Schon zu V8-Zeiten wurde an dieser Front geschummelt, wo es nur ging: Der Engine-Freeze soll die Motorenhersteller daran hindern, unendlich viel Geld für die Entwicklung der Triebwerke auszugeben. Im Idealfall soll die Entwicklung auf kleinster Sparflamme vorangetrieben werden. Änderungen dürfen nur aus Gründen der Zuverlässigkeit, Kostenreduktion oder Sicherheit vorgenommen werden.

Eigentlich. Denn schon im V8-Zeitalter wurde hier getrickst, was das Zeug hielt. Seit der Einführung der Power Units ist das noch schlimmer geworden. Obwohl den Herstellern im vergangenen Jahr keine Tokens während des Jahres zur Verfügung standen, wurden die Motoren nicht nur zuverlässiger, sondern auch leistungsstärker.

Auch bei den V8 war nicht alles Friede, Freude, Eierkuchen, Foto: Mercedes-Benz
Auch bei den V8 war nicht alles Friede, Freude, Eierkuchen, Foto: Mercedes-Benz

Das hängt von mehreren Faktoren ab: Zum einen gehen die Teams nicht bis an die Grenze, um Sicherheitsreserven zu haben. Kommen tatsächlich Zuverlässigkeits-Upgrades, verschiebt sich diese Grenze mit den Sicherheitsreserven und es kann mehr Leistung abgerufen werden.

Außerdem spielt die Software bei den Power Units eine unglaublich große Rolle. Wann wird Energie von welcher MGU eingespeist, wann abgegeben? Steuergeräte gehören zwar zu den begrenzten Power-Unit-Komponenten, die Software allerdings nicht. Vor allem die Fahrbarkeit kann mit unterschiedlicher Software extrem verbessert werden.
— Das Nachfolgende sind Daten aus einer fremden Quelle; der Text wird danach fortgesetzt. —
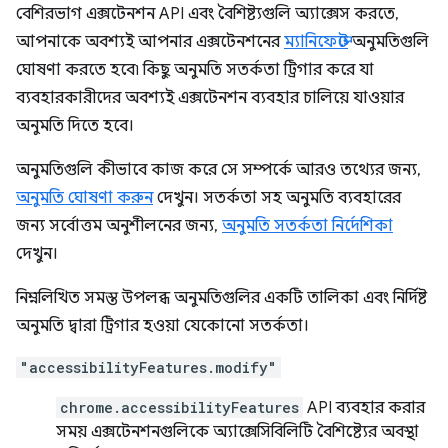
বেশিরভাগ এক্সটেনশন API এবং বৈশিষ্ট্যগুলি অ্যাক্সেস করতে,
আপনাকে অবশ্যই আপনার এক্সটেনশনের
ম্যানিফেস্টে
অনুমতিগুলি
ঘোষণা করতে হবে৷ কিছু অনুমতি সতর্কতা ট্রিগার করে যা
ব্যবহারকারীদের অবশ্যই এক্সটেনশন ব্যবহার চালিয়ে যাওয়ার
অনুমতি দিতে হবে।
অনুমতিগুলি কীভাবে কাজ করে সে সম্পর্কে আরও তথ্যের জন্য,
অনুমতি ঘোষণা করুন
দেখুন। সতর্কতা সহ অনুমতি ব্যবহারের
জন্য সর্বোত্তম অনুশীলনের জন্য,
অনুমতি সতর্কতা নির্দেশিকা
দেখুন।
নিম্নলিখিত সমস্ত উপলব্ধ অনুমতিগুলির একটি তালিকা এবং নির্দিষ্ট
অনুমতি দ্বারা ট্রিগার হওয়া যেকোনো সতর্কতা।
"accessibilityFeatures.modify"
chrome.accessibilityFeatures
API ব্যবহার করার
সময় এক্সটেনশনগুলিকে অ্যাক্সেসিবিলিটি বৈশিষ্ট্যের অবস্থা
Trotzdem nutzen die Hersteller zahlreiche Nachbesserungen nur unter dem Vorwand der Zuverlässigkeit. Alle fünf 2014 eingesetzten Power Units jedes Herstellers, unterschieden sich wegen dieser Upgrades voneinander. Auch Mercedes nahm bei jeder neuen Power Unit solche Änderungen vor.

Zwar gab es bisher auch schon ein festgeschriebenes Prozedere, um derlei Änderungen zu beantragen, das wurde aber zum Monaco GP noch verschärft. Warum? Die Motorenhersteller mussten die Entwicklungstoken nicht komplett über den Winter aufbrauchen, sondern durften beliebig viele für die Entwicklung während der Saison aufheben.

Und beim Blick auf die Tabelle lässt sich erahnen, wer die treibende Kraft hinter der Verschärfung gewesen sein dürfte. Renault hat sich zwölf Tokens für das Jahr aufgespart, Ferrari zehn, Mercedes lediglich sieben. Honda erhält durch eine Ausnahmeregelung den abgerundeten Durchschnitt der drei anderen Hersteller, also neun.

Hersteller Benutzte Tokens Übrige Tokens
Ferrari22 10
Honda 9
Mercedes25 7
Renault20 12

Renault hat also die meisten 'legalen' Mittel, um sich verbessern zu können. Somit kommt es den Franzosen gelegen, dass die FIA einen genaueren Blick auf den Zuverlässigkeitsparagraphen wirft - zumal in dieser Saison bislang noch kein einziger Hersteller auch nur einen einzigen Token gezogen hat.

Wenig beeindruckt von der Direktive zeigte sich deshalb auch Renault Sport F1 Managing Direktor Cyril Abiteboul gegenüber Omnicorse: "Ich bin nicht überrascht, denn im vergangenen Jahr gab es ungefähr 50 Anfragen für die Motoren, die von allen Herstellern kamen. Es ist nicht einfach, all diese Änderungen zu verwalten, deswegen überrascht es mich nicht, dass die FIA in dieser Sache mehr Kontrolle haben will." Und Renault stört diese Kontrolle wohl auch weniger.